I did some more thinking about my love for complexity. Was it just an excuse, a ‘get-out-of-university-free’ card? I don’t think so. But I am wondering if some of the ideas I am chasing and fascinated by are more simple than I make them appear. Am I wrapping a child’s perspective in academic jargon so that I appear to be following the rules even though I am not?
After a very quick lunch (Shibani: “I made egg curry because I knew that if I made fish curry, Pradeep would be picking at the bones and get late.”), we went to a Management and MBA College just outside Bhopal for the third session about Values and Ethics that Pradeep was chairing. I saw his role-playing method of teaching in action. I also learned a lot from the professor sitting beside me. A recent émigré from industry, she talked about the need to live ethically and graciously with a conviction that surprised me (as I am a bit ashamed to report).
She also talked about her students’ focus on marks and their belief that quantity matters. “Twenty five pages of writing, even if it is terrible, is better than four, they think. And who could blame them? That is what gets them the marks. The teachers aren’t paid enough to really care about what they are marking, so length is the easiest way to go about it.”
I talked to the students briefly about the Social Innovation Lab concept, but my Canadian ‘accent’ was hard for them to understand.
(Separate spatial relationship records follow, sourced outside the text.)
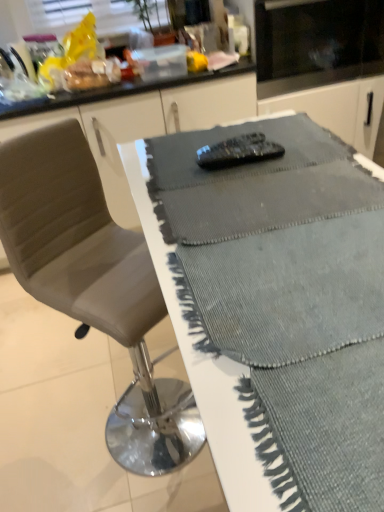
Where is `black glass microwave at upper center`? black glass microwave at upper center is located at coordinates (316, 42).

Locate an element on the screen. chair on the left side of black glass microwave at upper center is located at coordinates (95, 285).

Would you say leather-like gray chair at center is a long distance from black glass microwave at upper center?

Yes, leather-like gray chair at center and black glass microwave at upper center are located far from each other.

From a real-world perspective, is leather-like gray chair at center on top of black glass microwave at upper center?

No, from a real-world perspective, leather-like gray chair at center is not over black glass microwave at upper center

Is leather-like gray chair at center wider than textured gray table at center?

Correct, the width of leather-like gray chair at center exceeds that of textured gray table at center.

Considering the points (52, 204) and (321, 273), which point is behind, point (52, 204) or point (321, 273)?

The point (52, 204) is farther from the camera.

Who is taller, leather-like gray chair at center or textured gray table at center?

With more height is leather-like gray chair at center.

Considering the sizes of leather-like gray chair at center and textured gray table at center in the image, is leather-like gray chair at center bigger or smaller than textured gray table at center?

Considering their sizes, leather-like gray chair at center takes up more space than textured gray table at center.

Which point is more forward, (220, 463) or (300, 35)?

The point (220, 463) is in front.

From a real-world perspective, who is located lower, textured gray table at center or black glass microwave at upper center?

black glass microwave at upper center, from a real-world perspective.

Does textured gray table at center come in front of black glass microwave at upper center?

Yes, it is.

Between textured gray table at center and black glass microwave at upper center, which one has more height?

black glass microwave at upper center.

In order to click on appliance above the textured gray table at center (from the image's perspective) in this screenshot , I will do `click(316, 42)`.

Can you confirm if black glass microwave at upper center is shorter than textured gray table at center?

Incorrect, the height of black glass microwave at upper center does not fall short of that of textured gray table at center.

Which is in front, point (271, 33) or point (293, 471)?

The point (293, 471) is closer.

From a real-world perspective, relative to textured gray table at center, is black glass microwave at upper center vertically above or below?

In terms of real-world spatial position, black glass microwave at upper center is below textured gray table at center.

Is point (225, 210) closer to camera compared to point (140, 282)?

Yes, point (225, 210) is closer to viewer.

From the picture: Is textured gray table at center beside leather-like gray chair at center?

They are not placed beside each other.

Considering the sizes of objects textured gray table at center and leather-like gray chair at center in the image provided, who is wider, textured gray table at center or leather-like gray chair at center?

Wider between the two is leather-like gray chair at center.

Considering the relative sizes of black glass microwave at upper center and leather-like gray chair at center in the image provided, is black glass microwave at upper center thinner than leather-like gray chair at center?

Yes, black glass microwave at upper center is thinner than leather-like gray chair at center.

Based on the photo, how many degrees apart are the facing directions of black glass microwave at upper center and leather-like gray chair at center?

They differ by 90.4 degrees in their facing directions.

Is black glass microwave at upper center far away from leather-like gray chair at center?

black glass microwave at upper center is far away from leather-like gray chair at center.

Is black glass microwave at upper center in front of leather-like gray chair at center?

No, black glass microwave at upper center is further to the viewer.

Locate an element on the screen. The width and height of the screenshot is (384, 512). chair beneath the black glass microwave at upper center (from a real-world perspective) is located at coordinates pos(95,285).

There is a leather-like gray chair at center. Find the location of `table above it (from a real-world perspective)`. table above it (from a real-world perspective) is located at coordinates (276, 310).

When comparing their distances from textured gray table at center, does black glass microwave at upper center or leather-like gray chair at center seem closer?

Among the two, leather-like gray chair at center is located nearer to textured gray table at center.

Estimate the real-world distances between objects in this image. Which object is further from leather-like gray chair at center, black glass microwave at upper center or textured gray table at center?

black glass microwave at upper center is positioned further to the anchor leather-like gray chair at center.

Looking at this image, looking at the image, which one is located closer to black glass microwave at upper center, textured gray table at center or leather-like gray chair at center?

textured gray table at center lies closer to black glass microwave at upper center than the other object.

When comparing their distances from black glass microwave at upper center, does leather-like gray chair at center or textured gray table at center seem further?

leather-like gray chair at center is further to black glass microwave at upper center.

From the image, which object appears to be nearer to textured gray table at center, leather-like gray chair at center or black glass microwave at upper center?

leather-like gray chair at center is positioned closer to the anchor textured gray table at center.

From the image, which object appears to be nearer to leather-like gray chair at center, textured gray table at center or black glass microwave at upper center?

Among the two, textured gray table at center is located nearer to leather-like gray chair at center.

Locate an element on the screen. The height and width of the screenshot is (512, 384). chair between textured gray table at center and black glass microwave at upper center along the z-axis is located at coordinates (95, 285).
One woman did ask a telling question. “Why should I be able to solve a community or industry problem? And why is it my problem in the first place?”
“Why should I be able to solve a community or industry problem? And why is it my problem in the first place?”
Pradeep and I took turns responding. I clarified that a student would not be solving and implementing alone. They would be working together with many other groups and trying to see from their vantage points. As well, being a student has its own advantages because you are not yet “boxed” into the industry way of thinking. You might be able to see what they cannot.
… being a student has its own advantages because you are not yet “boxed” into the industry way of thinking. You might be able to see what they cannot.
Pradeep asked her where she would go after she finished her schooling. “You will likely be part of industry. If you do not help solve these problems now you will be suffering from them. And aren’t you part of the community right now? A problem affects everyone.”
“If you do not help solve these problems now you will be suffering from them. And aren’t you part of the community right now? A problem affects everyone.”
I came home and ate a paneer (texture is in between cottage cheese and tofu, but with spices!) patty that Shibani had brought me. Wham! You are all caught up. How does it feel?
Tomorrow I will hopefully be sightseeing in old Bhopal with Anu. In the evening I will be taking an overnight bus to a village near Seoni (the jungle/village area where Rudyard Kipling set the Jungle Book…!) to visit the rural school pilot project being run by an associate of OASiS. I will probably not have internet until Tuesday, so you’ll have to find something else to occupy ten minutes of your time every day.
Seriously, though, try getting up early!
“Ha, you crazy kid!”, you say.
“Maybe I will”, you say.
I’m sure many of you already do. Mom, I’m looking at you.